• _CONSIGNE 1_
Reproduisez fidèlement le passage de l'article sur le spectacle de Beyoncé au Super Bowl qui commence par « L'événement : show » et se termine par « pas le nom.) ».

L'événement : show au Super Bowl, et lancement d'un clip et d'une tournée--et un boycott

Le Super Bowl, finale du championnat de foot US, est beaucoup plus qu'un événement sportif : c'est un show magistral, regardé par plus de 100 millions de personnes. Une des étapes traditionnelles du show est le concert de la mi-temps. Ce coup-ci, c'était Beyoncé qui se livrait à l'exercice, avec un show en direct qui était également une révélation de son nouveau single, "Formation". Au même moment, elle publiait le clip de la chanson sur Internet, et annonçait une tournée mondiale. (L'album dont est extrait "Formation" n'est pas encore sorti, et on n'en connaît pas le nom.)

Un show à l'américaine comme on les aime, donc, avec chanson, danse, musique, feux d'artifices, danseurs et danseuses, foule en délire. Si la plupart du public, ainsi que les critiques, s'est extasié de la performance de Beyoncé et de son nouveau single, certains l'ont très vite critiquée. Les membres de l'Association nationale des sheriffs, qui regardaient le show à l'occasion d'une réunion, ont éteint la télé pendant la mi-temps, a signalé le Washington Times. Le président du groupe a déclaré qu'il l'a fait parce qu'il était choqué par le clip de Beyoncé. Très vite, un mouvement #BoycottBeyoncé se faisait jour sur les médias sociaux.

Le clip de Beyoncé, ode à l'Amérique noire et à la Nouvelle-Orléans...mais pas seulement

Qu'est-ce qui a tant choqué ces spectateurs ? Comme l'explique très bien Paul Schrodt de Business Insider, son clip est avant tout une ode à l'Amérique noire, et notamment la culture de l'Amérique noire du Sud, et à la Nouvelle-Orléans. Toute la trame du clip est la Nouvelle-Orléans, et sa dévastation à la suite de l'ouragan Katrina, un sujet qui reste très sensible pour la communauté noire américaine, qui a perçu dans le manque de préparation des secours et le manque de soutien dans l'après Katrina un avatar du racisme structurel de la société américaine. Les quartiers les plus exposés à l'ouragan étaient les quartiers pauvres, donc majoritairement noirs, et la communauté noire de la Nouvelle-Orléans a été la plus frappée. L'action des forces de l'ordre à la suite de l'ouragan a été très critiquée, comme frappant de manière disproportionnée la communauté noire.

• _CONSIGNE 2_
Transcrivez à l'identique les lignes du listing, en commençant à son début et en terminant par la ligne qui contient « v(-34.2, -9.58) * », celle-ci comprise.

• _DONNÉES DE L'EXERCICE_
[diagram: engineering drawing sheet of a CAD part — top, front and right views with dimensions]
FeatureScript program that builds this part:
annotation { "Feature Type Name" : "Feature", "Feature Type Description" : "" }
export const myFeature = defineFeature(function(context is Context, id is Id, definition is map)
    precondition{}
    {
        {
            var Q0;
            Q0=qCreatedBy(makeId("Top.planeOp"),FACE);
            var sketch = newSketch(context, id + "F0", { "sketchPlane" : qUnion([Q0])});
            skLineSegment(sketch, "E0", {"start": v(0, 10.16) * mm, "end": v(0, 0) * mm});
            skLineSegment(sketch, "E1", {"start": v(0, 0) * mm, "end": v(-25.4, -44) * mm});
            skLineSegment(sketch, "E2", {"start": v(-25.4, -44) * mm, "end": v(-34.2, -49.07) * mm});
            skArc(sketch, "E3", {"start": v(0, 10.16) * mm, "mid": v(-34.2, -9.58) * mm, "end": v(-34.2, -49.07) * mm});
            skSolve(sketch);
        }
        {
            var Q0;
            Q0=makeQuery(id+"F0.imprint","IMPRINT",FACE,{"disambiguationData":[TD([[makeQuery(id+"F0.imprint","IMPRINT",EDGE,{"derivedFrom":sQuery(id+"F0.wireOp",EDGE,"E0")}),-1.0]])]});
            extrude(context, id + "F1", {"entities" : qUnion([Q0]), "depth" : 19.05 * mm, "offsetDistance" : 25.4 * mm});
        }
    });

• _CORRIGÉ 1_
L'événement : show au Super Bowl, et lancement d'un clip et d'une tournée--et un boycott

Le Super Bowl, finale du championnat de foot US, est beaucoup plus qu'un événement sportif : c'est un show magistral, regardé par plus de 100 millions de personnes. Une des étapes traditionnelles du show est le concert de la mi-temps. Ce coup-ci, c'était Beyoncé qui se livrait à l'exercice, avec un show en direct qui était également une révélation de son nouveau single, "Formation". Au même moment, elle publiait le clip de la chanson sur Internet, et annonçait une tournée mondiale. (L'album dont est extrait "Formation" n'est pas encore sorti, et on n'en connaît pas le nom.)

• _CORRIGÉ 2_
[diagram: engineering drawing sheet of a CAD part — top, front and right views with dimensions]
FeatureScript program that builds this part:
annotation { "Feature Type Name" : "Feature", "Feature Type Description" : "" }
export const myFeature = defineFeature(function(context is Context, id is Id, definition is map)
    precondition{}
    {
        {
            var Q0;
            Q0=qCreatedBy(makeId("Top.planeOp"),FACE);
            var sketch = newSketch(context, id + "F0", { "sketchPlane" : qUnion([Q0])});
            skLineSegment(sketch, "E0", {"start": v(0, 10.16) * mm, "end": v(0, 0) * mm});
            skLineSegment(sketch, "E1", {"start": v(0, 0) * mm, "end": v(-25.4, -44) * mm});
            skLineSegment(sketch, "E2", {"start": v(-25.4, -44) * mm, "end": v(-34.2, -49.07) * mm});
            skArc(sketch, "E3", {"start": v(0, 10.16) * mm, "mid": v(-34.2, -9.58) * mm, "end": v(-34.2, -49.07) * mm});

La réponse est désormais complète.